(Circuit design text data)

..........

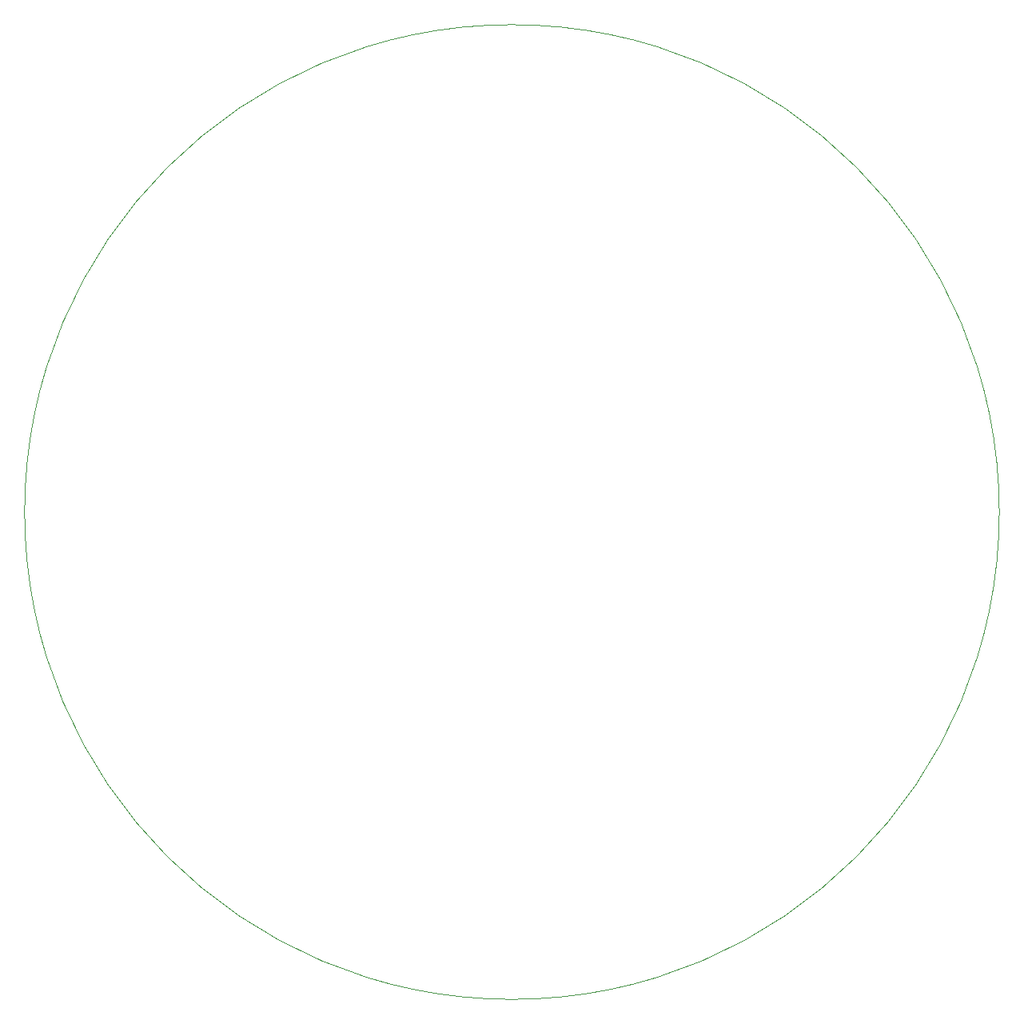
<source format=gbr>
G04 #@! TF.GenerationSoftware,KiCad,Pcbnew,(5.1.5)-3*
G04 #@! TF.CreationDate,2020-04-20T09:44:32-04:00*
G04 #@! TF.ProjectId,OctoPad,4f63746f-5061-4642-9e6b-696361645f70,rev?*
G04 #@! TF.SameCoordinates,Original*
G04 #@! TF.FileFunction,Profile,NP*
%FSLAX46Y46*%
G04 Gerber Fmt 4.6, Leading zero omitted, Abs format (unit mm)*
G04 Created by KiCad (PCBNEW (5.1.5)-3) date 2020-04-20 09:44:32*
%MOMM*%
%LPD*%
G04 APERTURE LIST*
%ADD10C,0.050000*%
G04 APERTURE END LIST*
D10*
X211161917Y-114300000D02*
G75*
G03X211161917Y-114300000I-51618167J0D01*
G01*
M02*

</source>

..........

Print nothing but the lines from the one that contains "G04 Gerber Fmt" to the final line of the data, both included, exactly as they read.

Your response ->
G04 Gerber Fmt 4.6, Leading zero omitted, Abs format (unit mm)*
G04 Created by KiCad (PCBNEW (5.1.5)-3) date 2020-04-20 09:44:32*
%MOMM*%
%LPD*%
G04 APERTURE LIST*
%ADD10C,0.050000*%
G04 APERTURE END LIST*
D10*
X211161917Y-114300000D02*
G75*
G03X211161917Y-114300000I-51618167J0D01*
G01*
M02*

</source>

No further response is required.